Sam Sledge: That’d be correct.

Scott Gruber: Okay. Maybe I’ll squeeze one more in. Just thoughts on the Permian in the rest of the year. You guys mentioned kind of a slow growth outlook. I’m just wondering whether the gas egress constraints right now are really limiting the growth in the basin. You guys obviously don’t do a whole lot of work for the privates, but the – watch them from a market tightness perspective. Do you think these gas egress constraints are limiting the response to the privates to higher oil prices or not really.

Sam Sledge: I don’t know if we’re the best people to ask in terms of is a holding privates back from putting more rigs to work? That said, we think it could have many minimal to no effect on the activity that we already have planned into the year. And I think a lot of that is due to our customer base. Look, we’ve got – I’m biased for obvious reasons. But I think we’ve got the best Permian customer base out there. There’s maybe one or two others that we’re not working for that we’re working on. But I think we’ve got the who’s who the Permian basin that are the smartest, most sophisticated, best planners with the best infrastructure. So we don’t have any indication right now that tells us that it should affect our – it will affect our activity. Things like that will affect our activity for the balance of the year.

Scott Gruber: Got it. Thanks, Sam. Appreciate the color.

Operator: Thank you. The next question comes from Jeffrey LeBlanc with TPH. Please go ahead.
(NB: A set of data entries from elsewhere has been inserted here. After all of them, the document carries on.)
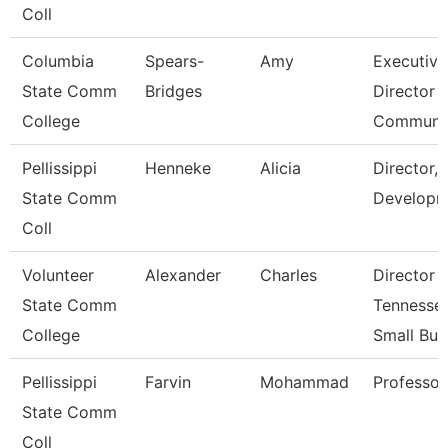
Coll
Columbia
Spears-
Amy
Executive
State Comm
Bridges
Director 
College
Communi
Pellissippi
Henneke
Alicia
Director, 
State Comm
Developm
Coll
Volunteer
Alexander
Charles
Director 
State Comm
Tennesse
College
Small Bu
Pellissippi
Farvin
Mohammad
Professor
State Comm
Coll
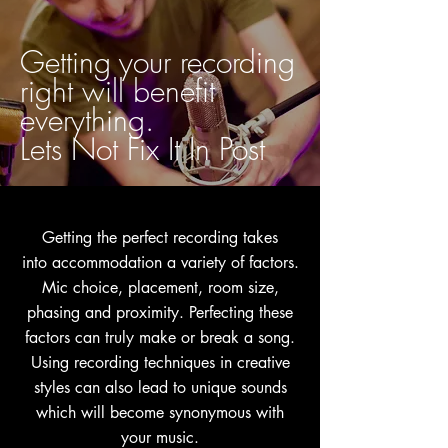
Getting your recording
right will benefit
everything.
Lets Not Fix It In Post
Getting the perfect recording takes
into
accommodation
a variety of factors.
Mic choice,
placement, room size,
phasing and proximity. Perfecting these
factors can truly make or break a song.
Using recording techniques in creative
styles can also lead to unique sounds
which will become synonymous with
your music.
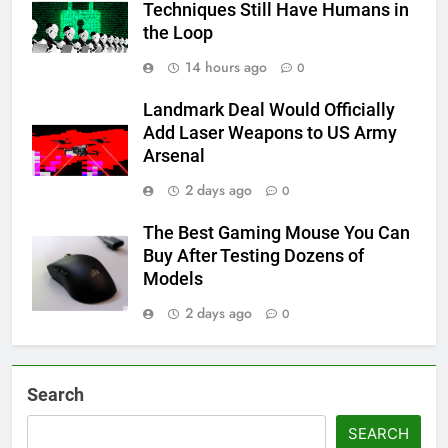
Techniques Still Have Humans in
the Loop
14 hours ago
0
Landmark Deal Would Officially
Add Laser Weapons to US Army
Arsenal
2 days ago
0
The Best Gaming Mouse You Can
Buy After Testing Dozens of
Models
2 days ago
0
Search
SEARCH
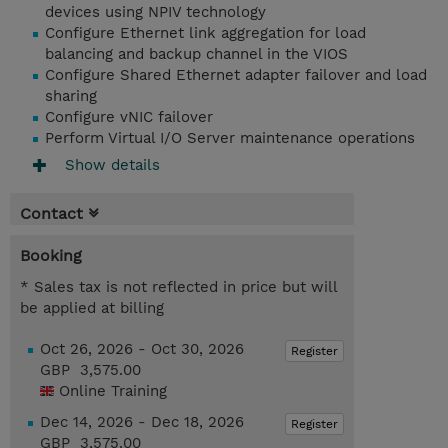
devices using NPIV technology
Configure Ethernet link aggregation for load
balancing and backup channel in the VIOS
Configure Shared Ethernet adapter failover and load
sharing
Configure vNIC failover
Perform Virtual I/O Server maintenance operations
Show details
Contact
Booking
* Sales tax is not reflected in price but will
be applied at billing
Oct 26, 2026 - Oct 30, 2026
Register
GBP 3,575.00
Online Training
Dec 14, 2026 - Dec 18, 2026
Register
GBP 3,575.00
Jeffrey LeBlanc: Good morning, Sam and team. Thank you for taking my question. One question I had was, could you provide any color on Simul-Frac operations as you continue to deploy e-fleets? Thank you.

Sam Sledge: Yes, good question. We’ve been heavily involved in Simul-Frac dating back to what was it early 2020 – 2021, yes. So we’ve got a great history at that operation and a really good track record. I think Simul-Frac and e-fleets do pair really well together because of kind of the power and horsepower density you’re able to generate, that said. I mean, as we look at it right now, we have a mix of both just regular zipper operations and Simul-Frac operations in our FORCE fleets. I think, naturally, as E&P space continues to consolidate, it enables more things like Simul-Frac. So maybe there’s a little bit more of it in the future, but it’s not anything, I think, massive swings in the job type across our portfolio or the sector.

Jeffrey LeBlanc: Thank you very much. I’ll hand the call back to the operator.

Operator: Thank you. The next question comes from Blake McLean with Daniel Energy Partners. Please go ahead.

Blake McLean: Hey, good morning, you all.

Sam Sledge: Good morning, Blake.

David Schorlemer: Good morning, Blake.

Blake McLean: Hey, a lot of good questions already asked. I’ve just got one. I was hoping to get maybe a little bit of color on R&M going forward. E-fleets generally characterize as having lower care and maintenance. I was hoping you could maybe provide a little context around kind of Tier 2 versus Tier 4 versus electric on that metric and maybe quantify some of the range of savings you might see between.

David Schorlemer: Yes. Blake, this is David. I think right now our maintenance overhead allocation is about 60% lower for the e-fleets. That gives you a sense of some of the lower capital intensity and operational intensity that exists. I think, as Sam mentioned, we’d like to take a bit more time as we roll these fleets out. We’ve got three of them operating today, one of which is only a week into their operations. We’ve got another one going out in June. So we’ll have more data to share on that, but I think overall, we’re looking at, 40% to 50% lower OpEx and much lower capital intensity for those fleets going forward.

Sam Sledge: Yes. The mechanics are looking for things to do.

Blake McLean: Good stuff. All right. Well, thank you all. Thank you all very much. Great quarter.

Sam Sledge: Thanks, Blake.

Operator: Thank you. This concludes our question-and-answer session. I would now like to hand the call back to Sam Sledge for closing remarks.

Sam Sledge: Thanks, everyone, for joining us today, and we hope to talk to you again soon.

Operator: The conference has now concluded. Thank you for your participation. You may now disconnect your lines.